## EXERCISE AIM
So that nothing is lost, write out all the lines below exactly.

((

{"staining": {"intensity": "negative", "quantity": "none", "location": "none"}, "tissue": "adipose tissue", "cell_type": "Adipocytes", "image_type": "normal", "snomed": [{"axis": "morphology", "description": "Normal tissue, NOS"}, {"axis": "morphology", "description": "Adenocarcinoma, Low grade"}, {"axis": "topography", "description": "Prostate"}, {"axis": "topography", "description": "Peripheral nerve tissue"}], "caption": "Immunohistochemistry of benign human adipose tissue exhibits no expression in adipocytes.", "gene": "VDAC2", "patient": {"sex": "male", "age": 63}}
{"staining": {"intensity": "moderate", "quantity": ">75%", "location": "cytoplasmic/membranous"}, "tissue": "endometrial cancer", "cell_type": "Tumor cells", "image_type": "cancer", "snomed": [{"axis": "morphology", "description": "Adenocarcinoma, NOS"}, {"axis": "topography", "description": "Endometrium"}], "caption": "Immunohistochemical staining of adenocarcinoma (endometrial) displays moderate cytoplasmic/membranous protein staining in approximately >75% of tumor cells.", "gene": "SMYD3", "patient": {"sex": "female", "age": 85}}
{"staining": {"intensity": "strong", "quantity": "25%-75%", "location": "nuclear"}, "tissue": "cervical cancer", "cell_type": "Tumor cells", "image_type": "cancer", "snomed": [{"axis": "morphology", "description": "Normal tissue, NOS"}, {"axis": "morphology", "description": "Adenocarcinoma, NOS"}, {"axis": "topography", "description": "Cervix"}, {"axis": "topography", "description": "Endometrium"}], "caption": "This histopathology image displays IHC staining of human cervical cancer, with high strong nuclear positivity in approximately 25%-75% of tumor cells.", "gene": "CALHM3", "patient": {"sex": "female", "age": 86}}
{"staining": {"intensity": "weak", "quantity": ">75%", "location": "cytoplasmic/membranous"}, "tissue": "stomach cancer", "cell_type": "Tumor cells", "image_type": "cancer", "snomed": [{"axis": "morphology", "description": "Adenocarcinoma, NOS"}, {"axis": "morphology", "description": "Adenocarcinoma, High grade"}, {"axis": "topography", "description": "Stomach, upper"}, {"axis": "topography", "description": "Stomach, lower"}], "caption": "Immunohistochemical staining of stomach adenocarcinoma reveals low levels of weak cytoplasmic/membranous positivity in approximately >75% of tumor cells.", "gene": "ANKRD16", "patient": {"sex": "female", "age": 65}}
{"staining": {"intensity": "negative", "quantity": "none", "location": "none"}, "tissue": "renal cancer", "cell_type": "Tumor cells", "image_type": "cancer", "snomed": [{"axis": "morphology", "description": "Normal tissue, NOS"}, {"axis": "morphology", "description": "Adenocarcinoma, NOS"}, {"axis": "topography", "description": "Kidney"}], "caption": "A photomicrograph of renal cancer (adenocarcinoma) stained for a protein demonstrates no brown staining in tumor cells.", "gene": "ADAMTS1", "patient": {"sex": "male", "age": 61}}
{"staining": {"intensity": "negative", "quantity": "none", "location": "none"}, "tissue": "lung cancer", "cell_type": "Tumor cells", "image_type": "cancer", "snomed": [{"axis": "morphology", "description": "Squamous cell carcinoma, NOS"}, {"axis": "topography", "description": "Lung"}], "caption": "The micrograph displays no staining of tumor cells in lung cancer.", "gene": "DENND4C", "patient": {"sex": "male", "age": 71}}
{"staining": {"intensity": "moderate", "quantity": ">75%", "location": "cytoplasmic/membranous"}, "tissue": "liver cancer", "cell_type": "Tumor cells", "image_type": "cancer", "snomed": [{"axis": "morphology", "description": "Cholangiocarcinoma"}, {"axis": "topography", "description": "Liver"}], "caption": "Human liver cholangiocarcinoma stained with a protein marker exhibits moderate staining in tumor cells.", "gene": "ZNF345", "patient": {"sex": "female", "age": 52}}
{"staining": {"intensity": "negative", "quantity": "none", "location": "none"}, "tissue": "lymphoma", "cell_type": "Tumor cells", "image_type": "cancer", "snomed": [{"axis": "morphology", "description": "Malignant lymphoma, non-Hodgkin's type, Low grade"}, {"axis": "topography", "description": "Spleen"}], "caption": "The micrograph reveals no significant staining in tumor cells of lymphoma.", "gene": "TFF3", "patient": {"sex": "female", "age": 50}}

))

## TASK SOLUTION
{"staining": {"intensity": "negative", "quantity": "none", "location": "none"}, "tissue": "adipose tissue", "cell_type": "Adipocytes", "image_type": "normal", "snomed": [{"axis": "morphology", "description": "Normal tissue, NOS"}, {"axis": "morphology", "description": "Adenocarcinoma, Low grade"}, {"axis": "topography", "description": "Prostate"}, {"axis": "topography", "description": "Peripheral nerve tissue"}], "caption": "Immunohistochemistry of benign human adipose tissue exhibits no expression in adipocytes.", "gene": "VDAC2", "patient": {"sex": "male", "age": 63}}
{"staining": {"intensity": "moderate", "quantity": ">75%", "location": "cytoplasmic/membranous"}, "tissue": "endometrial cancer", "cell_type": "Tumor cells", "image_type": "cancer", "snomed": [{"axis": "morphology", "description": "Adenocarcinoma, NOS"}, {"axis": "topography", "description": "Endometrium"}], "caption": "Immunohistochemical staining of adenocarcinoma (endometrial) displays moderate cytoplasmic/membranous protein staining in approximately >75% of tumor cells.", "gene": "SMYD3", "patient": {"sex": "female", "age": 85}}
{"staining": {"intensity": "strong", "quantity": "25%-75%", "location": "nuclear"}, "tissue": "cervical cancer", "cell_type": "Tumor cells", "image_type": "cancer", "snomed": [{"axis": "morphology", "description": "Normal tissue, NOS"}, {"axis": "morphology", "description": "Adenocarcinoma, NOS"}, {"axis": "topography", "description": "Cervix"}, {"axis": "topography", "description": "Endometrium"}], "caption": "This histopathology image displays IHC staining of human cervical cancer, with high strong nuclear positivity in approximately 25%-75% of tumor cells.", "gene": "CALHM3", "patient": {"sex": "female", "age": 86}}
{"staining": {"intensity": "weak", "quantity": ">75%", "location": "cytoplasmic/membranous"}, "tissue": "stomach cancer", "cell_type": "Tumor cells", "image_type": "cancer", "snomed": [{"axis": "morphology", "description": "Adenocarcinoma, NOS"}, {"axis": "morphology", "description": "Adenocarcinoma, High grade"}, {"axis": "topography", "description": "Stomach, upper"}, {"axis": "topography", "description": "Stomach, lower"}], "caption": "Immunohistochemical staining of stomach adenocarcinoma reveals low levels of weak cytoplasmic/membranous positivity in approximately >75% of tumor cells.", "gene": "ANKRD16", "patient": {"sex": "female", "age": 65}}
{"staining": {"intensity": "negative", "quantity": "none", "location": "none"}, "tissue": "renal cancer", "cell_type": "Tumor cells", "image_type": "cancer", "snomed": [{"axis": "morphology", "description": "Normal tissue, NOS"}, {"axis": "morphology", "description": "Adenocarcinoma, NOS"}, {"axis": "topography", "description": "Kidney"}], "caption": "A photomicrograph of renal cancer (adenocarcinoma) stained for a protein demonstrates no brown staining in tumor cells.", "gene": "ADAMTS1", "patient": {"sex": "male", "age": 61}}
{"staining": {"intensity": "negative", "quantity": "none", "location": "none"}, "tissue": "lung cancer", "cell_type": "Tumor cells", "image_type": "cancer", "snomed": [{"axis": "morphology", "description": "Squamous cell carcinoma, NOS"}, {"axis": "topography", "description": "Lung"}], "caption": "The micrograph displays no staining of tumor cells in lung cancer.", "gene": "DENND4C", "patient": {"sex": "male", "age": 71}}
{"staining": {"intensity": "moderate", "quantity": ">75%", "location": "cytoplasmic/membranous"}, "tissue": "liver cancer", "cell_type": "Tumor cells", "image_type": "cancer", "snomed": [{"axis": "morphology", "description": "Cholangiocarcinoma"}, {"axis": "topography", "description": "Liver"}], "caption": "Human liver cholangiocarcinoma stained with a protein marker exhibits moderate staining in tumor cells.", "gene": "ZNF345", "patient": {"sex": "female", "age": 52}}
{"staining": {"intensity": "negative", "quantity": "none", "location": "none"}, "tissue": "lymphoma", "cell_type": "Tumor cells", "image_type": "cancer", "snomed": [{"axis": "morphology", "description": "Malignant lymphoma, non-Hodgkin's type, Low grade"}, {"axis": "topography", "description": "Spleen"}], "caption": "The micrograph reveals no significant staining in tumor cells of lymphoma.", "gene": "TFF3", "patient": {"sex": "female", "age": 50}}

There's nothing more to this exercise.